Il famoso brand si adegua alle esigenze molto sentite attualmente di superare i pregiudizi. Ruoli e professioni vivono un’epoca di rivoluzione e ridefinizione: l’assistente attento e scrupoloso può essere anche un uomo.

Apple rinuncia, a due anni dalle accuse di sessismo da parte dell’ONU, all’impostazione predefinita dell’assistente virtuale con voce femminile. Saranno gli utenti a scegliere tra un aiutante uomo o donna, al momento dell’installazione. Per ora il cambiamento riguarda solo il pubblico americano. Grazie alla nuova applicazione aggiornata, sarà possibile inoltre scegliere tra sei accenti diversi in lingua inglese: americano, British, indiano, sudafricano, australiano, irlandese.
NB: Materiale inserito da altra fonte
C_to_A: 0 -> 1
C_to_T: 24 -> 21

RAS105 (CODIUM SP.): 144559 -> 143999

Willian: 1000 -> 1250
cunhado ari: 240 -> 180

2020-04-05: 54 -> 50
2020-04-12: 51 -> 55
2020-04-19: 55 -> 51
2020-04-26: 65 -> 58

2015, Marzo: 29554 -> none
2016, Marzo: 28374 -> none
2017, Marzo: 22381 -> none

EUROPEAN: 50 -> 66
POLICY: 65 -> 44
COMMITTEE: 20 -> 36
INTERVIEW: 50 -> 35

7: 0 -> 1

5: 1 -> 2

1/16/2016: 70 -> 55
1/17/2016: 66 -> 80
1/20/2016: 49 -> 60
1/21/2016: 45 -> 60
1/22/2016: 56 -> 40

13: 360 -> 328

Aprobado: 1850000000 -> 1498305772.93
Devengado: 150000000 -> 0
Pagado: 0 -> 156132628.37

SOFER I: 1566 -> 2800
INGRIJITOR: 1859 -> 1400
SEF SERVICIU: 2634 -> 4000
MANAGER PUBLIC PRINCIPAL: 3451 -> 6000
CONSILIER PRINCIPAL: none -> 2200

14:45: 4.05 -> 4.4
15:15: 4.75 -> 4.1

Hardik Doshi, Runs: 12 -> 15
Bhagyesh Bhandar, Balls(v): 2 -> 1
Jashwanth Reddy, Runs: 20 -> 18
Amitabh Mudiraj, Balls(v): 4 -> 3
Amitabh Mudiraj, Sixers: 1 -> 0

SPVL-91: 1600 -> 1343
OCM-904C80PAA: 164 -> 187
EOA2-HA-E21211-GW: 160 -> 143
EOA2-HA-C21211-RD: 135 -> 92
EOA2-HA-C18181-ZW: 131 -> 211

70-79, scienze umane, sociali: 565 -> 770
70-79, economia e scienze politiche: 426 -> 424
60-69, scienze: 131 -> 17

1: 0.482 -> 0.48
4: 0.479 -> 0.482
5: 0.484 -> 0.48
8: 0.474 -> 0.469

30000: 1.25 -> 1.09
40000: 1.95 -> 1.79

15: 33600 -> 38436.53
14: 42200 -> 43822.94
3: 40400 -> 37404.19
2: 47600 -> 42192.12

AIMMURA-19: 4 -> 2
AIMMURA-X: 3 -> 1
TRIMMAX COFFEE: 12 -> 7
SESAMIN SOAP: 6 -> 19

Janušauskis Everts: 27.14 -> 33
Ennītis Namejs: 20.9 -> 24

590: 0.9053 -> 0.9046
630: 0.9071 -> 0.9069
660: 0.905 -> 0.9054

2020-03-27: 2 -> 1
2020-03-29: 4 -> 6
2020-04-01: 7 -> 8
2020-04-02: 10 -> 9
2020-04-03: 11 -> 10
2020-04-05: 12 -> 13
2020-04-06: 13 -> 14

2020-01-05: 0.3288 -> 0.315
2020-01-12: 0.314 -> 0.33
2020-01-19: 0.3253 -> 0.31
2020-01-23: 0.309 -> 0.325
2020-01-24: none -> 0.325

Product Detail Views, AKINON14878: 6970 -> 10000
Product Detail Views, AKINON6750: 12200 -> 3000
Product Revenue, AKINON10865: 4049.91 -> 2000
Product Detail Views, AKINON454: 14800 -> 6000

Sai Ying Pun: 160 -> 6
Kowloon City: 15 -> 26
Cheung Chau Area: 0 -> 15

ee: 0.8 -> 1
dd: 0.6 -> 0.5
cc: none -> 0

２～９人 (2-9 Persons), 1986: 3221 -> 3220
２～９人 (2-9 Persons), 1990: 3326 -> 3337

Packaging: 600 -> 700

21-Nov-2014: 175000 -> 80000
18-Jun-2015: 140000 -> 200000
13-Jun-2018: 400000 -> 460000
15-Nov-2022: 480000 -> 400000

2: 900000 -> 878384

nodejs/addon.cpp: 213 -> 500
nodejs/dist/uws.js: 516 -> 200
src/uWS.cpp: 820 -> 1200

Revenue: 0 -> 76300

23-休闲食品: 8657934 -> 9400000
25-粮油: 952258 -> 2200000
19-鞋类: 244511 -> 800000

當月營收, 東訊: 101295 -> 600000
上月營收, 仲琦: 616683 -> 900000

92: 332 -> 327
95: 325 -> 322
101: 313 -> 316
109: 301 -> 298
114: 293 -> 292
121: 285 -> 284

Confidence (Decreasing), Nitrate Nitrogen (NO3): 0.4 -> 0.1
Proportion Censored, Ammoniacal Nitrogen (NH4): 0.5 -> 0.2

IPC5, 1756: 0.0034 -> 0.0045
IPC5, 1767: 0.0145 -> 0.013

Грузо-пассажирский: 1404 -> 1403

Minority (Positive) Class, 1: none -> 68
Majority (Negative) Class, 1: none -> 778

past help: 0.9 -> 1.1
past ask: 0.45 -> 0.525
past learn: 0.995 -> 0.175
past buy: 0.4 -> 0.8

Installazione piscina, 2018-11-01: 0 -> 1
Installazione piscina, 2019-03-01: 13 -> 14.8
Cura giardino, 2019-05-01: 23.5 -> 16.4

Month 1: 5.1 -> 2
Anche la gamma audio viene ampliata, saranno due infatti le nuove voci in inglese tra cui gli utenti potranno scegliere. L’innovazione vuole arricchire l’offerta del servizio proposto da Apple, ma soprattutto vuole rispondere alle accuse di sessismo mosse dall’ONU a tutte le aziende informatiche. Scegliere una voce femminile per le assistenti significa infatti rafforzare l’idea che le donne siano sempre disponibili e pronte ad aiutare, relegandole ad un ruolo sociale predefinito.